CVE-2025-1930: 
NixOS vulnerability analysis and mitigation

CVE-2025-1930 is a high-severity vulnerability discovered in Mozilla products, disclosed on March 4, 2025. The vulnerability affects Firefox < 136, Firefox ESR < 115.21, Firefox ESR < 128.8, Thunderbird < 136, and Thunderbird < 128.8. This security flaw was discovered by researcher dalmurino and involves a use-after-free vulnerability in the Browser process on Windows systems (Mozilla Advisory).

The vulnerability stems from a compromised content process that could exploit bad StreamData sent over AudioIPC to trigger a use-after-free condition in the Browser process.

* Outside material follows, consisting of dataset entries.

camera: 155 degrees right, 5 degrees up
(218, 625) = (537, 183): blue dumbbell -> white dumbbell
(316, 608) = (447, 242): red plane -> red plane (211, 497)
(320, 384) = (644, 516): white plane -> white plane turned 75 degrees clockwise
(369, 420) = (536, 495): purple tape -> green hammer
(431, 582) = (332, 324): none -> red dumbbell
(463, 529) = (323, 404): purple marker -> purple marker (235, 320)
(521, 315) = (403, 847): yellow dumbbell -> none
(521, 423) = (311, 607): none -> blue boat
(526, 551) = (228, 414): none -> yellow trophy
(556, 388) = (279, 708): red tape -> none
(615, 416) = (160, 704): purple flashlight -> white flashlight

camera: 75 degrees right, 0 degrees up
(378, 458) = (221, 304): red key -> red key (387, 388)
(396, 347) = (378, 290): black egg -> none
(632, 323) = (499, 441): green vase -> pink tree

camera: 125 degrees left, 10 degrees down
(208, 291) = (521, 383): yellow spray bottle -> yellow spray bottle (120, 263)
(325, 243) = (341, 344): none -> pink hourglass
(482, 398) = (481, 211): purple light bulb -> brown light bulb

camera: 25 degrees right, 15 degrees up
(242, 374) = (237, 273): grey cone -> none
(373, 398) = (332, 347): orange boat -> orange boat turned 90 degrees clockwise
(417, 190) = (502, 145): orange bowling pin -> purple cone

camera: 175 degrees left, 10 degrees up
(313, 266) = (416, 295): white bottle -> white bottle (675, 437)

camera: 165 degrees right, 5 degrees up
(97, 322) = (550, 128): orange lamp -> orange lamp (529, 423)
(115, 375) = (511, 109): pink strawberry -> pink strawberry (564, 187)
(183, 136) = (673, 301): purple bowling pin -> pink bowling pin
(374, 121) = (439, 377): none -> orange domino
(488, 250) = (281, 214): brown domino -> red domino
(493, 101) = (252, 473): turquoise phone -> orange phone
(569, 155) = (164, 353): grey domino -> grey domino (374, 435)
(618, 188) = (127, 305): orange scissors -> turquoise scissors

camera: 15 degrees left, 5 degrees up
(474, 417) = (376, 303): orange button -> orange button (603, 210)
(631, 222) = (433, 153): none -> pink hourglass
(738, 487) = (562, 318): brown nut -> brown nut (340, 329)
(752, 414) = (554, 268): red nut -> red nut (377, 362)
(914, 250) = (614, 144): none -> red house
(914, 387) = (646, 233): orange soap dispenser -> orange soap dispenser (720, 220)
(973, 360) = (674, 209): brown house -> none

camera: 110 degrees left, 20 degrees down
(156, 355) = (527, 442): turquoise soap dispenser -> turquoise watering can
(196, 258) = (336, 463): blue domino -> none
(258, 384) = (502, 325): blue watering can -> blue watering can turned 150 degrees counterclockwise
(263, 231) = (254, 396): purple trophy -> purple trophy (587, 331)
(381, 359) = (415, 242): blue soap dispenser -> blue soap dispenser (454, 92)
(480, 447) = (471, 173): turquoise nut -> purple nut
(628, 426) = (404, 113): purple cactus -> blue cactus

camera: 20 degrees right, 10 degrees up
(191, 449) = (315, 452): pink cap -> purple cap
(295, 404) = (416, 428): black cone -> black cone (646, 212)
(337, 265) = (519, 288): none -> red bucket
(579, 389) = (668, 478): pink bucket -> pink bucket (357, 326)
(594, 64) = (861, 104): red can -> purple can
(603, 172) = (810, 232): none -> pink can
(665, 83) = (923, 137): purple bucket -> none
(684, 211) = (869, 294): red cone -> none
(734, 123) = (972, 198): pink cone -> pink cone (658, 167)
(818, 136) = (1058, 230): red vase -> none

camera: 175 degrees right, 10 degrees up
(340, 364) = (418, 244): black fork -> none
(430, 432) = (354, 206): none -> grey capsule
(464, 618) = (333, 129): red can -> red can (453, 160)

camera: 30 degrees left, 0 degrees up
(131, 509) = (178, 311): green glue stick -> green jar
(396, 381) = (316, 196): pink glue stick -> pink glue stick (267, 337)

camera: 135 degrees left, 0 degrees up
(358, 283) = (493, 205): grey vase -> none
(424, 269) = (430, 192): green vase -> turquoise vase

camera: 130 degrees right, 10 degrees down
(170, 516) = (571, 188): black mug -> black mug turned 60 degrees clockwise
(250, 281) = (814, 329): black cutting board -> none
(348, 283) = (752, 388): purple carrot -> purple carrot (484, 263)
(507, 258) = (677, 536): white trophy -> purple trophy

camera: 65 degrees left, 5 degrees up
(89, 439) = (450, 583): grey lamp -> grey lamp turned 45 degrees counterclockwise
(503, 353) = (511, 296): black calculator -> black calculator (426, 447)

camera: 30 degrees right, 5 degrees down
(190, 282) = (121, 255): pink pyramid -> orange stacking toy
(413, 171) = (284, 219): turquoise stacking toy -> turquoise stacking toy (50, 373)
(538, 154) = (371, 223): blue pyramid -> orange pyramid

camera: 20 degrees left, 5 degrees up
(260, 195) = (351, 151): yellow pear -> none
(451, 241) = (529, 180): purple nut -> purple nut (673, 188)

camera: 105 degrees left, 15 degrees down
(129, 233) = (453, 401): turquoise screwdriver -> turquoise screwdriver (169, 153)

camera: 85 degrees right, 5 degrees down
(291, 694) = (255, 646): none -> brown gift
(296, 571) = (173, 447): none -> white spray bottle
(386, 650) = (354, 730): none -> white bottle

The issue has been assigned a CVSS 3.1 Base Score of 8.8 (HIGH) with the vector string CVSS:3.1/AV:N/AC:L/PR:N/UI:R/S:U/C:H/I:H/A:H. The vulnerability is classified as CWE-416 (Use After Free) (NVD).

The vulnerability could lead to a sandbox escape, potentially allowing an attacker to execute arbitrary code outside the confined browser environment. The high CVSS score indicates that successful exploitation could result in significant impacts to confidentiality, integrity, and availability of the affected system (Mozilla Advisory).

Mozilla has addressed this vulnerability in Firefox 136, Firefox ESR 115.21, Firefox ESR 128.8, Thunderbird 136, and Thunderbird 128.8. Users are strongly advised to update their installations to these versions or later to mitigate the risk (Mozilla Advisory).